■ **Task goal**: Pictures aside, reproduce exactly and only the lines below, starting at the one containing "Nuoren Suomen arvot" and ending at the last line.

[[ Study material open ]]

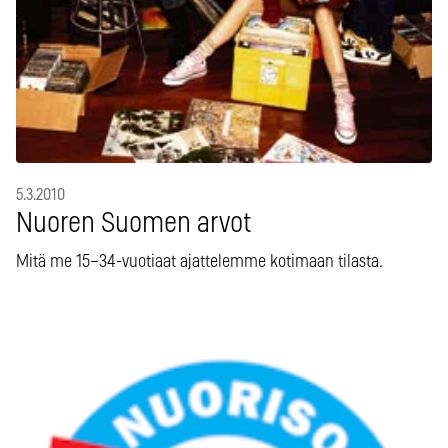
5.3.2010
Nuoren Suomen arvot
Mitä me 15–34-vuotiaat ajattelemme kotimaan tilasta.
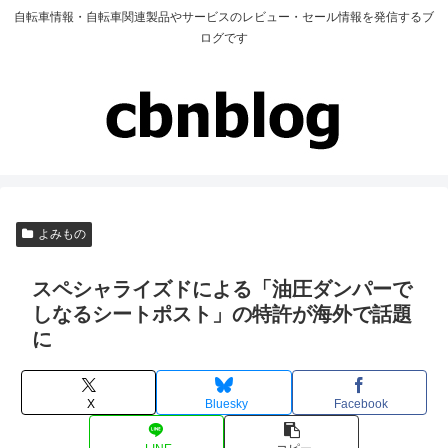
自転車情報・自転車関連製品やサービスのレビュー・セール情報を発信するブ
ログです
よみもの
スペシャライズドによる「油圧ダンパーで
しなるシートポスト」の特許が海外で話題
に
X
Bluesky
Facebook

[[ Study material closed ]]

■ **Written solution**:
Nuoren Suomen arvot
Mitä me 15–34-vuotiaat ajattelemme kotimaan tilasta.
自転車情報・自転車関連製品やサービスのレビュー・セール情報を発信するブ
ログです
よみもの
スペシャライズドによる「油圧ダンパーで
しなるシートポスト」の特許が海外で話題
に
X
Bluesky
Facebook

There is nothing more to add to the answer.